* [TEXTAUSZUG]:

-------------------------

Ebenso herrschte lange Uneinigkeit über die Energiequelle(n), die die Unterstömungen antreiben. Es wurde die Wärmeentwicklung durch radioaktiven Zerfall vorgeschlagen, oder durch physikalisch-chemische Phasenübergänge in der Kristallstruktur bestimmter Minerale. Andere Autoren hielten eine Wärmezufuhr von unten für überflüssig, allein die Abkühlung von oben sei ausreichend, um die Konvektionswalzen in Gang zu setzen, oder man schlug einen rein mechanischen Vorgang vor. In den 1970er Jahren wurde auch eingehend diskutiert, ob sich Konvektionsströme nur im Oberen Mantel bilden, oder im gesamten Mantel. Modelle mit ein, zwei oder drei übereinander liegenden Strömungsstockwerken wurden vorgeschlagen. Keith Runcorn vermutete, dass sich die Zahl und die Gestalt der Masseströme im Laufe der Erdgeschichte verändert hat, und das der Hinabtransport von schweren (eisen- und nickelreichen) Mineralen durch Konvektionsströme zur Vergrößerung des Erdkerns beitrug. Thomas Nelson und Peter Temple vermuteten hingegen einen einzigen Hauptstrom, mit Rotationspolen in der Nähe der Erdpole, der sich in östlicher Richtung durch den gesamten Oberen Mantel bewege.[3]

Nazario Pavoni (1969) rechnete mit zwei sich gegenüberliegenden, Hauptzentren von aufsteigenden Strömungen, unter Afrika und unter dem Pazifischen Ozean.[4],[5] Dieses Modell wurde 1987 von Gerhard Bischoff allgemeinverständlich beschrieben.[6] Die Dehnung an den Mittelozeanischen Rücken vollzieht sich demnach nur auf dem sich bewegenden Mantelmaterial. Es steigt somit kein Material der Asthenosphäre unterhalb des Mittelozeanischen Rücken auf, sondern fließt nur unterhalb des Meeresbodens entlang. Hiermit sollte erklärt werden, warum die Afrikanische Platte fast ausschließlich von Mittelozeanischen Rücken umgeben ist, und die dort entstehende neue ozeanische Kruste nirgends subduziert wird, während die Pazifische Platte fast vollständig von Subduktionszonen umgeben ist (dem „pazifischen Feuergürtel“) und keinerlei kontinentale Kruste enthält.

-------------------------

* [DATENABSCHNITT]:
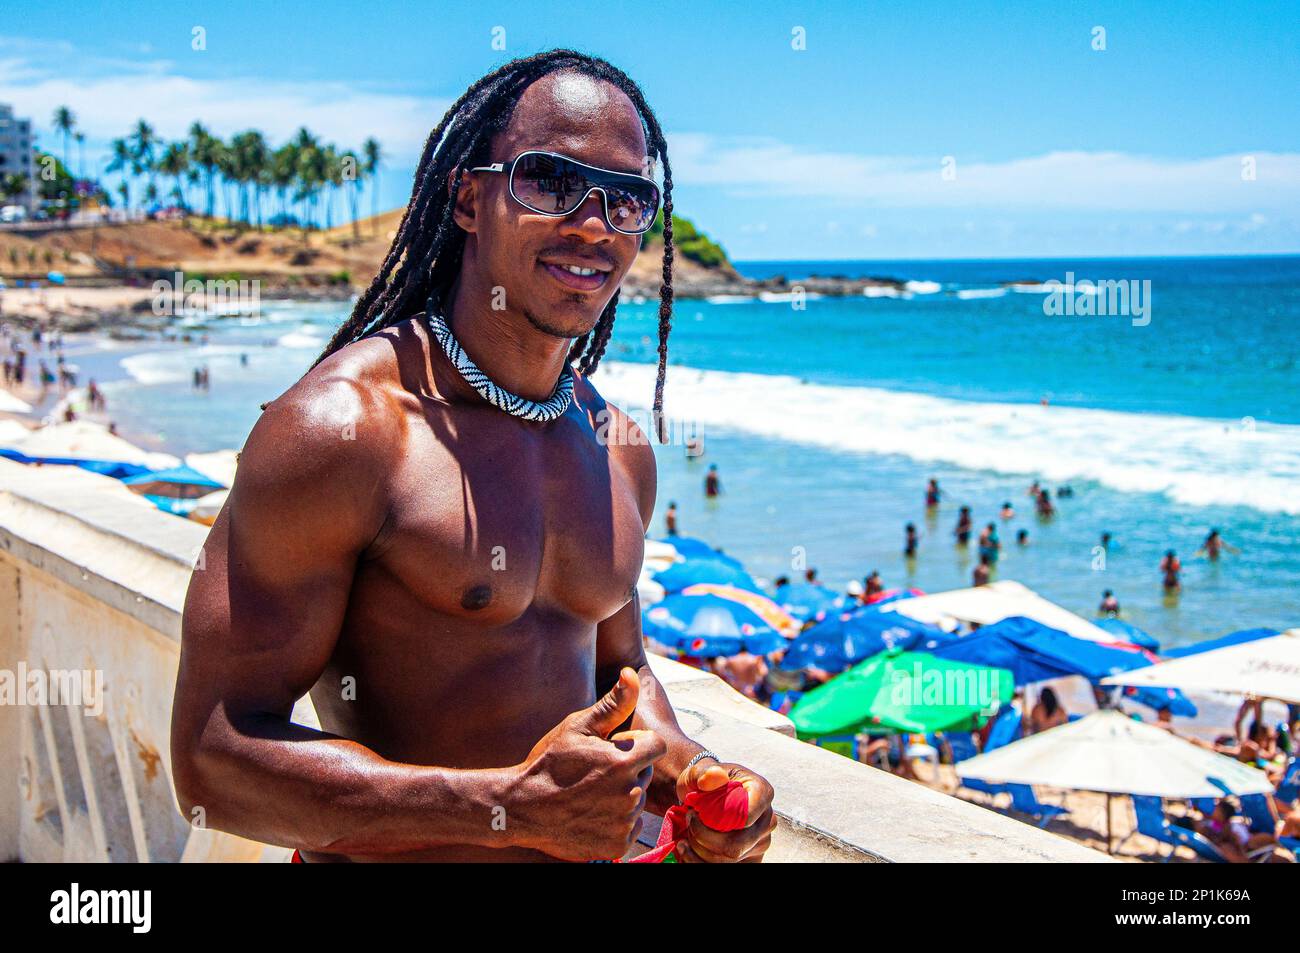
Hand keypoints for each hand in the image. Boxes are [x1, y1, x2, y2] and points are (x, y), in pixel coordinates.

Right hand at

-------------------------

* [AUFGABE]:
Entscheide für jede Aussage, ob sie mit dem Textauszug über Konvektionsströme im Erdmantel übereinstimmt, und antworte mit Ja oder Nein samt den entscheidenden Worten als wörtlichem Zitat.
1. Nazario Pavoni ging von zwei Hauptzentren aufsteigender Strömungen unter Afrika und unter dem Pazifischen Ozean aus.
2. Thomas Nelson und Peter Temple nahmen mehrere Hauptströme an, die sich nach Westen bewegen.
3. Die Afrikanische Platte ist fast ausschließlich von Subduktionszonen umgeben.
Das Material wird hier nicht gebraucht.

* [GELÖSTE AUFGABE]:
1. Ja: „Nazario Pavoni (1969) rechnete mit zwei sich gegenüberliegenden, Hauptzentren von aufsteigenden Strömungen, unter Afrika und unter dem Pazifischen Ozean“
2. Nein: „einen einzigen Hauptstrom, mit Rotationspolen in der Nähe der Erdpole, der sich in östlicher Richtung durch den gesamten Oberen Mantel bewege“
3. Nein: „die Afrikanische Platte fast ausschließlich von Mittelozeanischen Rücken umgeben ist“